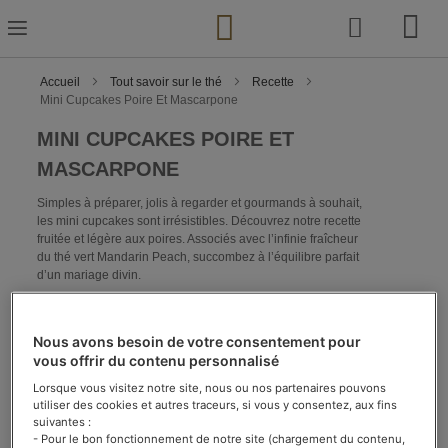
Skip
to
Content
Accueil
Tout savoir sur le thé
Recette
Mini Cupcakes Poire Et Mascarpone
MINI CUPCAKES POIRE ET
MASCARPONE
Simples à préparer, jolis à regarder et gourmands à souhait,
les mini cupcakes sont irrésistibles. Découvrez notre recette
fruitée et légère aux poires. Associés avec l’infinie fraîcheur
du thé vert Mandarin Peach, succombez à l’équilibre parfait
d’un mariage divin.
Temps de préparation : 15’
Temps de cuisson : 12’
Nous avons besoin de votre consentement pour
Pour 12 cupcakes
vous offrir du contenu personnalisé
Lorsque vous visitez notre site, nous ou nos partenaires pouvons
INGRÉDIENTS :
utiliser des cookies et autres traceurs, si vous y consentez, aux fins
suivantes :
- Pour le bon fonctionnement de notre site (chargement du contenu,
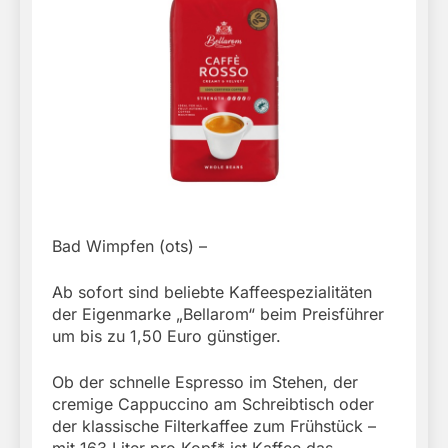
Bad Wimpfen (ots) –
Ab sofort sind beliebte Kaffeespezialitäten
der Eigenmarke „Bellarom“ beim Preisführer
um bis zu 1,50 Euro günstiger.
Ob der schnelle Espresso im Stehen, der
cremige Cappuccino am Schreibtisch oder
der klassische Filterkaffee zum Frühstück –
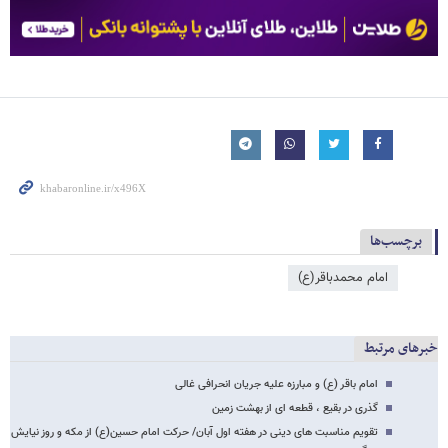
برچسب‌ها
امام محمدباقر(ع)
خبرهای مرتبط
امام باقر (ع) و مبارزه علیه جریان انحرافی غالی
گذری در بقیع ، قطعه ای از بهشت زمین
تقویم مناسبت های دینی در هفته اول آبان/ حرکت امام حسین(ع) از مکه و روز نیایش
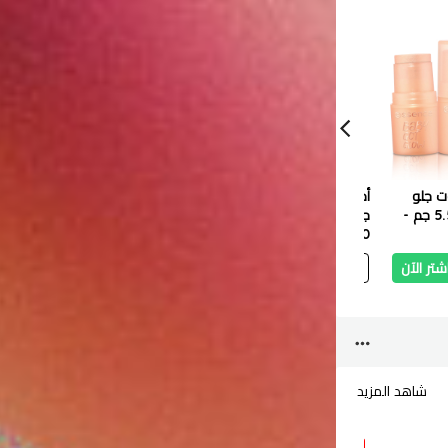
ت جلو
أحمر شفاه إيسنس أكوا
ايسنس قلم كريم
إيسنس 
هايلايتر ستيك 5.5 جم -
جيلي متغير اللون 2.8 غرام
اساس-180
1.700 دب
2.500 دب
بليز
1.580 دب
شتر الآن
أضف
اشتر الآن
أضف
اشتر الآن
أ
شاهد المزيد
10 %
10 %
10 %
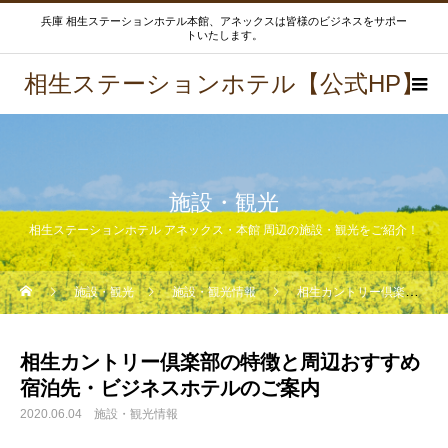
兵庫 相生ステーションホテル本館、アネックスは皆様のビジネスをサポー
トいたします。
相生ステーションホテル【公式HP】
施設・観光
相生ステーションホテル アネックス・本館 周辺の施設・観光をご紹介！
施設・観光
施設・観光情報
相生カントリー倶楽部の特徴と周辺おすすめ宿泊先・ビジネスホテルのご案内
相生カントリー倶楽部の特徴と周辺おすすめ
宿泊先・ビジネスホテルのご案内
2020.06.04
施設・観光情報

--------------------------------------------------

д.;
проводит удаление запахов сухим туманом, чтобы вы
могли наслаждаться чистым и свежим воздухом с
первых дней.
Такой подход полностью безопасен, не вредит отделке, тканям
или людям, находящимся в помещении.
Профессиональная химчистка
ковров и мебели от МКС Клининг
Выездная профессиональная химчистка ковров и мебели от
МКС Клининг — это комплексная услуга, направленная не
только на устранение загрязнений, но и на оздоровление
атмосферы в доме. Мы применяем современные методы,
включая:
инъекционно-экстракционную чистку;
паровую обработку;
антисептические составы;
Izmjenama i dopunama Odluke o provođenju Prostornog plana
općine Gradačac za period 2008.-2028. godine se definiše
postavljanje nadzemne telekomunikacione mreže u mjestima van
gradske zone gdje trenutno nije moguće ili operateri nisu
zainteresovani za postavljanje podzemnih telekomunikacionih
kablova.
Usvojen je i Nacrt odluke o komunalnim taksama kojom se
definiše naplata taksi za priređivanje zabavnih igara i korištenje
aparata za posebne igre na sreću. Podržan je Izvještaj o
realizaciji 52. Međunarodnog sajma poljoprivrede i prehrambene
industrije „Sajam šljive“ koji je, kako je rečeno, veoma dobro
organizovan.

--------------------------------------------------

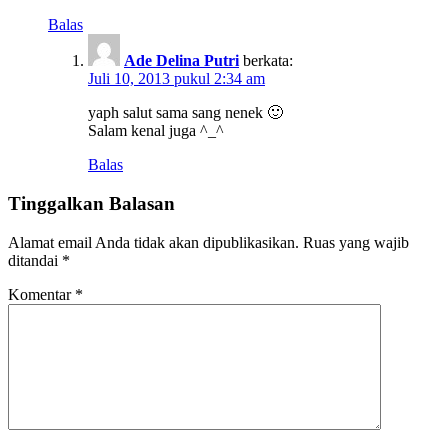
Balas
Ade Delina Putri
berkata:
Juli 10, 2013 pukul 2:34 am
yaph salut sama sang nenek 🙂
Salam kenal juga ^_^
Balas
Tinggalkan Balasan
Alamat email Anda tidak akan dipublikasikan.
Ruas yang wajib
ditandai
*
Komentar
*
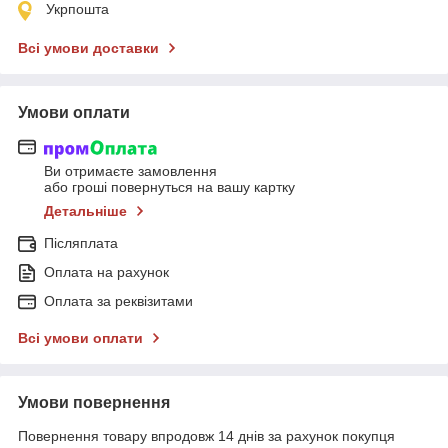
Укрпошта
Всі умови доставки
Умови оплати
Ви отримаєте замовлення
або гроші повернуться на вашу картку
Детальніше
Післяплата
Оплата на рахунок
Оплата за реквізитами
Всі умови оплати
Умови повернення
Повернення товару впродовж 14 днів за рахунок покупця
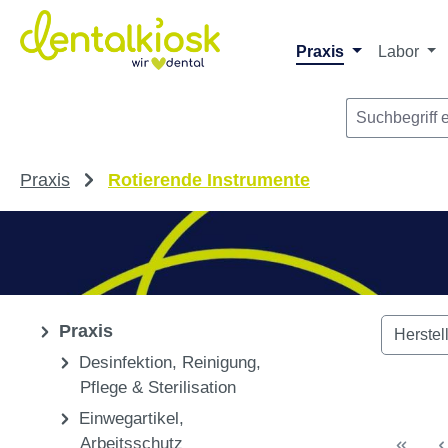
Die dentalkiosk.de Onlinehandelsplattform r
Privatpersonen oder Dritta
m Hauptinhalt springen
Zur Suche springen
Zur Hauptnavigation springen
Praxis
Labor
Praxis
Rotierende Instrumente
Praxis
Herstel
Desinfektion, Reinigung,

--------------------------------------------------

## Task description
Collect every line of the entries above that contains the string "ковров". Treat uppercase and lowercase letters as different.

## Result for this exercise
ковров и мебели от МКС Клининг
Выездная профессиональная химчистка ковров и мебели от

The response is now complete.